For 30 years we Iranians have abandoned our motherland in search of freedom and a better life for our families and have settled in all 4 corners of the globe. There are Iranians now in places where most had not even heard of before.>Obviously, religious minorities have been affected the most under the brutal regime of the clergy in Iran. So, it is no surprise that in the beginning the mass exodus following the 1979 so-called-revolution involved a lot of these minorities. It also involved a (thin) layer of society that was targeted by the theocracy because of direct or indirect involvement with the Shah’s regime. There were some who knew better and left early enough to escape the wrath of mullahs and their gallows. I know first hand that some folks in the previous establishment had knowledge of the Shah’s regime falling, and therefore left the country with their bank accounts way in advance of the revolution. Next was a somewhat thicker layer of the Iranian society that did not agree with the regime’s doctrine and did not want to relinquish their basic rights as human beings by subjecting themselves and their families to backward, fascist 7th century religious laws that were forced upon their culture and people many centuries ago. This included people like myself, students who had left the country prior to 1979, but felt like an outsider with the new regime and chose not to return to their motherland.

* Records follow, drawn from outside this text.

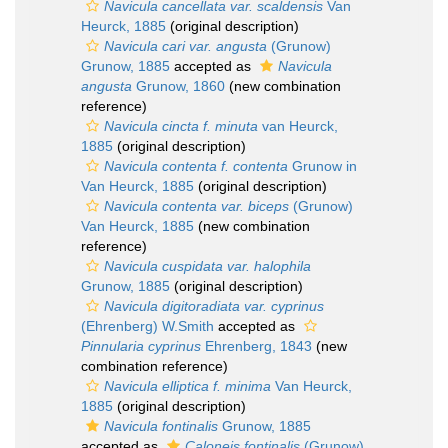
Navicula cancellata var. scaldensis
Van
Heurck, 1885
(original description)
Navicula cari var. angusta
(Grunow)
Grunow, 1885
accepted as
Navicula
angusta
Grunow, 1860
(new combination
reference)
Navicula cincta f. minuta
van Heurck,
1885
(original description)
Navicula contenta f. contenta
Grunow in
Van Heurck, 1885
(original description)
Navicula contenta var. biceps
(Grunow)
Van Heurck, 1885
(new combination
reference)
Navicula cuspidata var. halophila
Grunow, 1885
(original description)
Navicula digitoradiata var. cyprinus
(Ehrenberg) W.Smith
accepted as
Pinnularia cyprinus
Ehrenberg, 1843
(new
combination reference)
Navicula elliptica f. minima
Van Heurck,
1885
(original description)
Navicula fontinalis
Grunow, 1885
accepted as
Caloneis fontinalis
(Grunow)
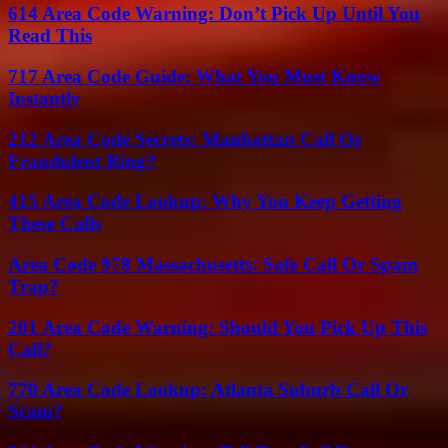
614 Area Code Warning: Don’t Pick Up Until You
Read This
717 Area Code Guide: What You Must Know
Instantly
212 Area Code Secrets: Manhattan Call Or
Fraudulent Ring?
415 Area Code Lookup: Why You Keep Getting
These Calls
Area Code 978 Massachusetts: Safe Call Or Spam
Trap?
201 Area Code Warning: Should You Pick Up This
Call?
770 Area Code Lookup: Atlanta Suburb Call Or
Scam?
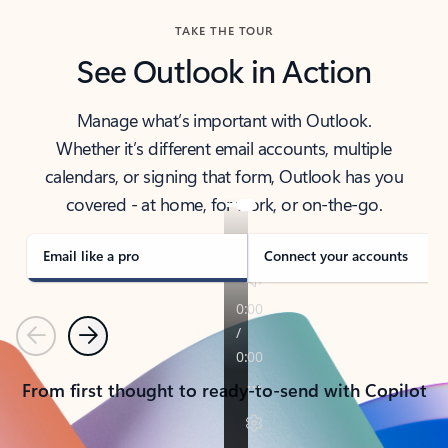
TAKE THE TOUR
See Outlook in Action
Manage what’s important with Outlook.
Whether it’s different email accounts, multiple
calendars, or signing that form, Outlook has you
covered - at home, for work, or on-the-go.
Email like a pro
Connect your accounts
Previous
Next
From first thought to ready-to-send with Copilot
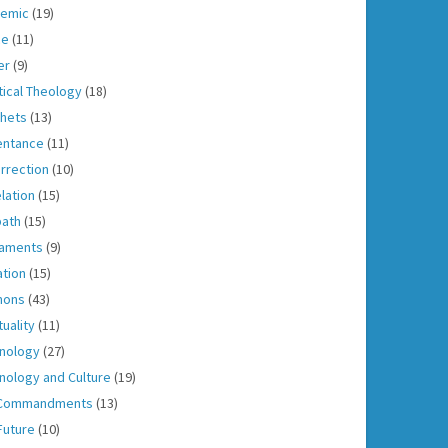
emic
(19)
ce
(11)
er
(9)
tical Theology
(18)
hets
(13)
entance
(11)
rrection
(10)
lation
(15)
ath
(15)
aments
(9)
ation
(15)
mons
(43)
tuality
(11)
nology
(27)
nology and Culture
(19)
 Commandments
(13)
Future
(10)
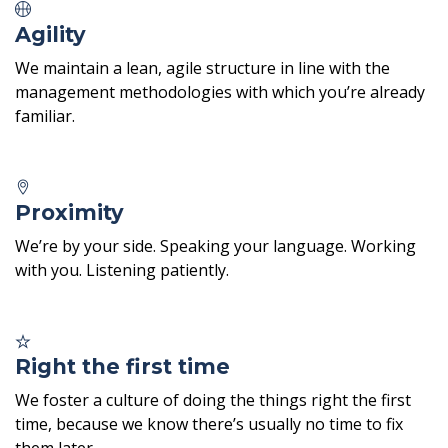
Agility
We maintain a lean, agile structure in line with the
management methodologies with which you’re already
familiar.
Proximity
We’re by your side. Speaking your language. Working
with you. Listening patiently.
Right the first time
We foster a culture of doing the things right the first
time, because we know there’s usually no time to fix
them later.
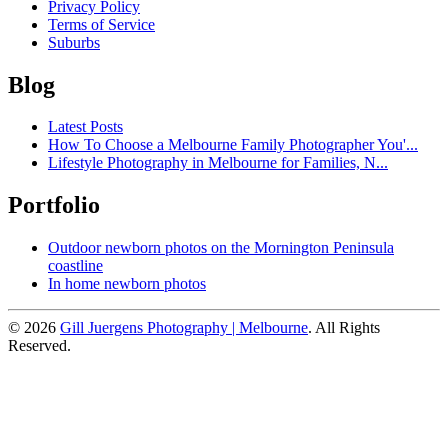
Privacy Policy
Terms of Service
Suburbs
Blog
Latest Posts
How To Choose a Melbourne Family Photographer You'...
Lifestyle Photography in Melbourne for Families, N...
Portfolio
Outdoor newborn photos on the Mornington Peninsula
coastline
In home newborn photos
© 2026
Gill Juergens Photography | Melbourne
. All Rights
Reserved.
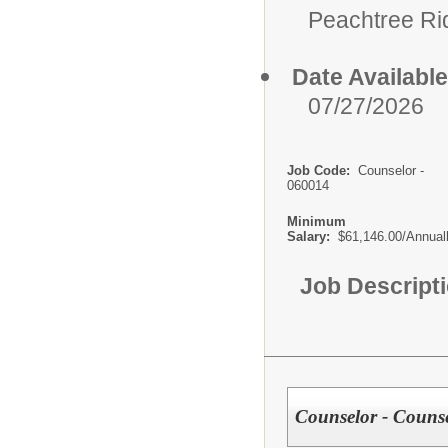
Peachtree Ri
Date Available
07/27/2026
Job Code:
Counselor -
060014
Minimum
Salary:
$61,146.00/Annual
Job Descript
Counselor - Couns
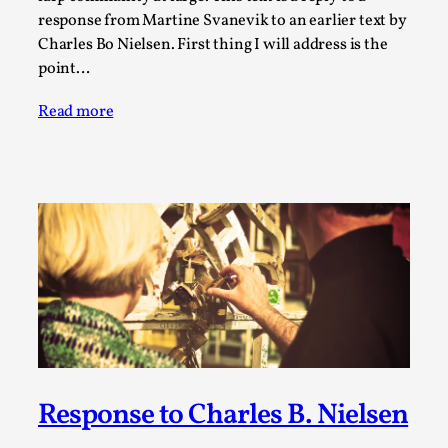
response from Martine Svanevik to an earlier text by
This video was recorded during the 2025 Nordic Larp
Charles Bo Nielsen. First thing I will address is the
Talks, in Oslo. The creative success but busi...
point…
Read More...
Read more
Community Building as a Coping Mechanism
By Mo Holkar
2026-05-04
Response to Charles B. Nielsen
Media
,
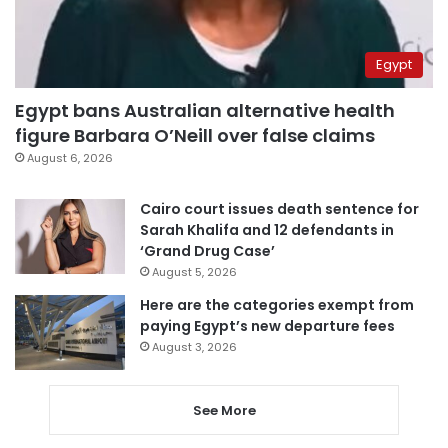
Egypt
Egypt bans Australian alternative health
figure Barbara O’Neill over false claims
August 6, 2026
Cairo court issues death sentence for
Sarah Khalifa and 12 defendants in
‘Grand Drug Case’
August 5, 2026
Here are the categories exempt from
paying Egypt’s new departure fees
August 3, 2026
See More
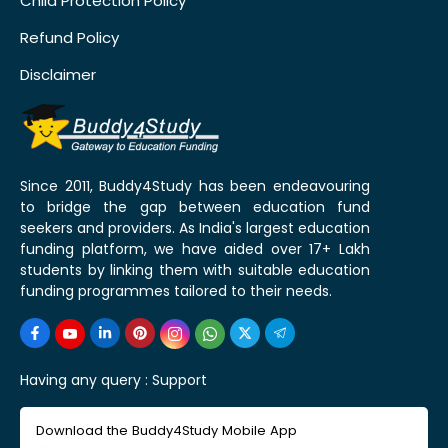
Child Protection Policy
Refund Policy
Disclaimer
Since 2011, Buddy4Study has been endeavouring
to bridge the gap between education fund
seekers and providers. As India's largest education
funding platform, we have aided over 17+ Lakh
students by linking them with suitable education
funding programmes tailored to their needs.
Having any query :
Support
Download the Buddy4Study Mobile App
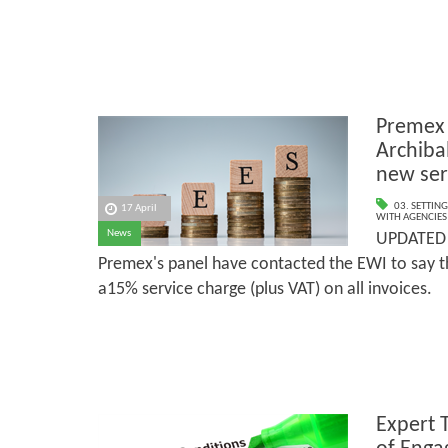
Premex 
Archiba
new ser
03. SETTING
17 April
WITH AGENCIES
News
UPDATED 
Premex's panel have contacted the EWI to say th
a15% service charge (plus VAT) on all invoices.
Expert 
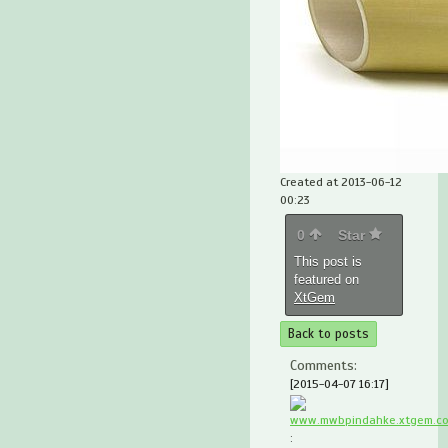
Created at 2013-06-12
00:23
0
Star
This post is
featured on
XtGem
Back to posts
Comments:
[2015-04-07 16:17]
www.mwbpindahke.xtgem.c
:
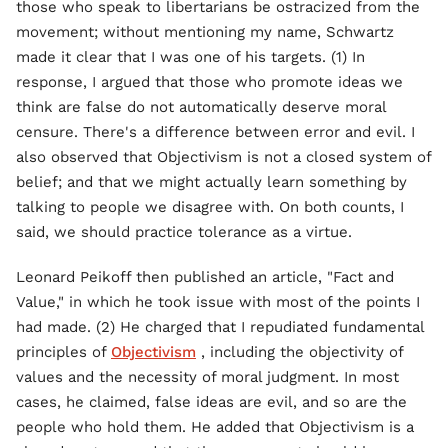
those who speak to libertarians be ostracized from the
movement; without mentioning my name, Schwartz
made it clear that I was one of his targets. (1) In
response, I argued that those who promote ideas we
think are false do not automatically deserve moral
censure. There's a difference between error and evil. I
also observed that Objectivism is not a closed system of
belief; and that we might actually learn something by
talking to people we disagree with. On both counts, I
said, we should practice tolerance as a virtue.
Leonard Peikoff then published an article, "Fact and
Value," in which he took issue with most of the points I
had made. (2) He charged that I repudiated fundamental
principles of
Objectivism
, including the objectivity of
values and the necessity of moral judgment. In most
cases, he claimed, false ideas are evil, and so are the
people who hold them. He added that Objectivism is a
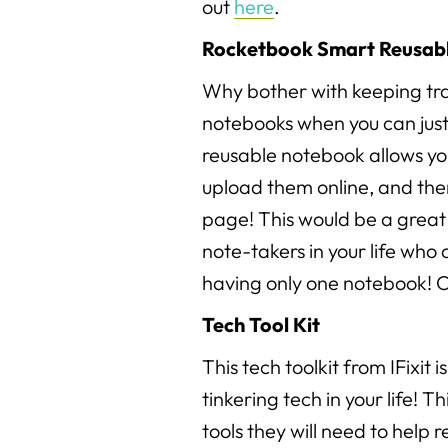
out
here
.
Rocketbook Smart Reusab
Why bother with keeping tra
notebooks when you can just
reusable notebook allows you
upload them online, and the
page! This would be a great 
note-takers in your life who 
having only one notebook! C
Tech Tool Kit
This tech toolkit from IFixit i
tinkering tech in your life! Th
tools they will need to help r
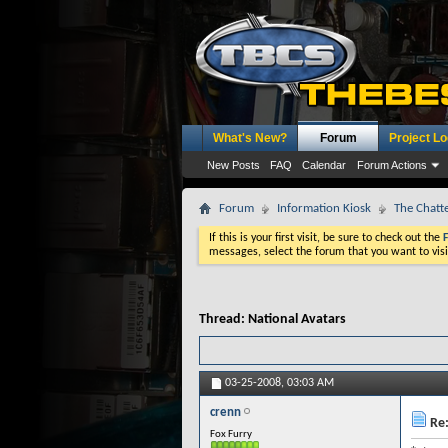
What's New?
Forum
Project L
New Posts
FAQ
Calendar
Forum Actions
Forum
Information Kiosk
The Chatt
If this is your first visit, be sure to check out the
messages, select the forum that you want to visi
Thread:
National Avatars
03-25-2008,
03:03 AM
crenn
Re:
Fox Furry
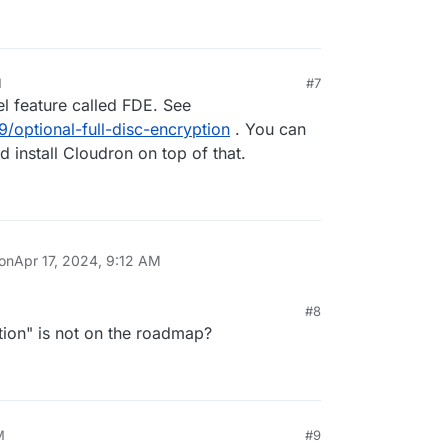
M
#7
el feature called FDE. See
9/optional-full-disc-encryption
. You can
 install Cloudron on top of that.
 on
Apr 17, 2024, 9:12 AM
#8
tion" is not on the roadmap?
M
#9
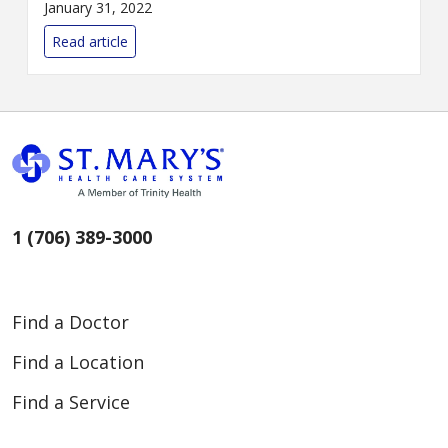
January 31, 2022
Read article
1 (706) 389-3000
Find a Doctor
Find a Location
Find a Service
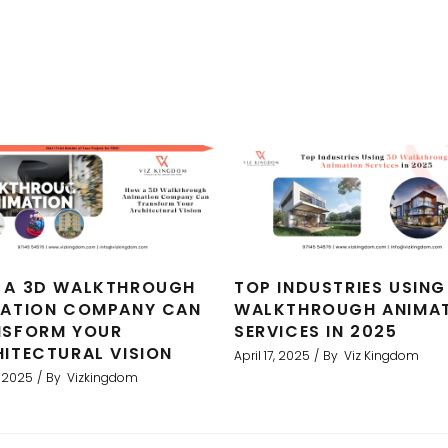
 A 3D WALKTHROUGH
TOP INDUSTRIES USING
MATION COMPANY CAN
WALKTHROUGH ANIMA
NSFORM YOUR
SERVICES IN 2025
ITECTURAL VISION
April 17, 2025
By
Viz Kingdom
, 2025
By
Vizkingdom
ent results. We used Viz to produce 3D architectural rend
als and greatly assisted in our sales strategy. We have 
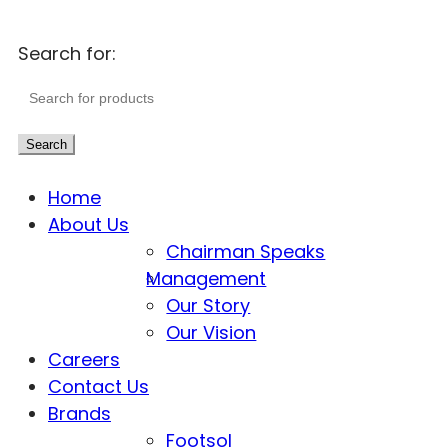
Search for:
Search
Home
About Us
Chairman Speaks
Management
Our Story
Our Vision
Careers
Contact Us
Brands
Footsol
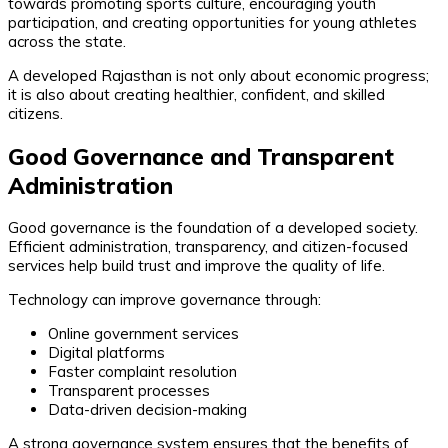
towards promoting sports culture, encouraging youth
participation, and creating opportunities for young athletes
across the state.
A developed Rajasthan is not only about economic progress;
it is also about creating healthier, confident, and skilled
citizens.
Good Governance and Transparent
Administration
Good governance is the foundation of a developed society.
Efficient administration, transparency, and citizen-focused
services help build trust and improve the quality of life.
Technology can improve governance through:
Online government services
Digital platforms
Faster complaint resolution
Transparent processes
Data-driven decision-making
A strong governance system ensures that the benefits of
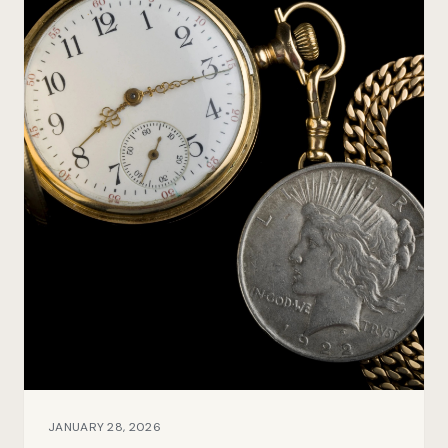
JANUARY 28, 2026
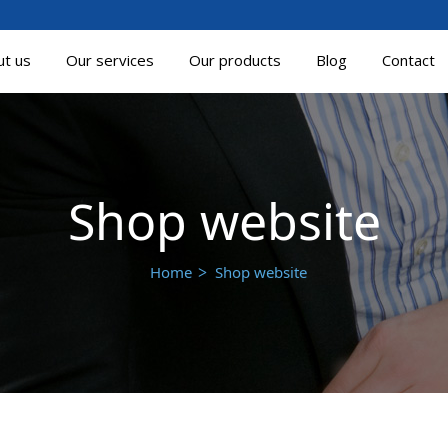
ut us
Our services
Our products
Blog
Contact
Shop website
Home
Shop website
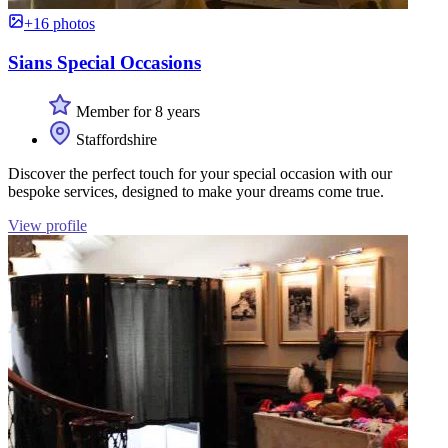
+16 photos
Sians Special Occasions
Member for 8 years
Staffordshire
Discover the perfect touch for your special occasion with our
bespoke services, designed to make your dreams come true.
View profile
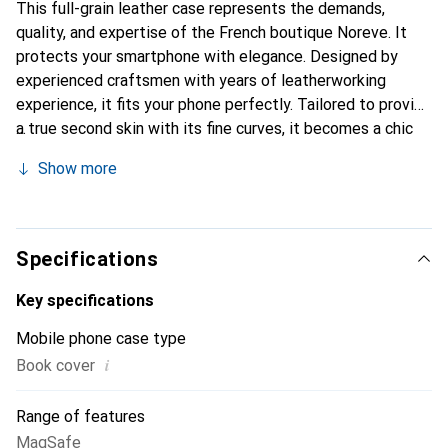
This full-grain leather case represents the demands,
quality, and expertise of the French boutique Noreve. It
protects your smartphone with elegance. Designed by
experienced craftsmen with years of leatherworking
experience, it fits your phone perfectly. Tailored to provide
a true second skin with its fine curves, it becomes a chic
and essential accessory for your smartphone.
Show more
Internationally recognized for its high-quality products,
the Noreve brand is a reliable choice for a discerning
clientele.
Specifications
Key specifications
Mobile phone case type
i
Book cover
Range of features
MagSafe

So, they left, or never returned.
None of this is news, I know. What puzzles me is that all of us (including myself) have chosen to give up our country, to simply offer her to these rapists and anti nationalist elements to do with her as they wish. And “as the wish” is what they have done. We’ve said “Here, I give up, take this land – I am leaving, you can have it all to yourself and your cronies”. I am not a historian, but to my knowledge nowhere in the Persian History has this happened before and to this scale. The trouble is while our country continues to produce young talents in various areas of economy and science; the rate of this production is far lower than one would need to elevate ones country to a level that can sustain itself once the oil wealth is gone. Our country needs young energetic secular blood to ensure her existence after we have extracted the last drop of oil from our oil reserves so that we do not become another Afghanistan. We can only do this by diversifying various industries so our dependence on oil revenues is less and less as the time goes by. We should also strengthen the little non-oil based industry we have to help the effort. We are doing neither.
As an example, look no further than places like Dubai true that UAE’s main wealth is oil, but they are diversifying. In 30 plus years they have done to a piece of desert what we could have done to our beautiful country had our government been made of patriotic elements instead of the current traitors. Look at an even more extreme example: Saudi Arabia as they diversify their industries using their oil wealth. They are buying different companies and industrial complexes all over the world as I write this piece. Here’s a totalitarian regime that, even though it practices brutal oppressive governance, their sense of patriotism is not clouded by their self-imposed agenda of putting religion in front of country, to export their brand of religion elsewhere, to “assist” those who do not even belong to their gene pool or culture. While Saudis repressive practices limit freedom and basic human rights, (after all it is their culture and religion that endorses these practices accepted by most of their population) their allegiances are still to their country as they strive to better their position in the world, build partnership instead of foes, for the present and the future.
>So, how do you destroy a nation, a culture and its hope for the future?
Follow the “Iran” model!
Some numbers to review:
Their combined net worth is $1.3 trillion (2006 est.) In 2000, the Iran Press Service reported that Iranian expatriates had invested between $200 and $400 billion in the United States, Europe, and China, but almost nothing in Iran. In Dubai, Iranian expatriates have invested an estimated $200 billion (2006). Migrant Iranian workers abroad remitted less than two billion dollars home in 2006.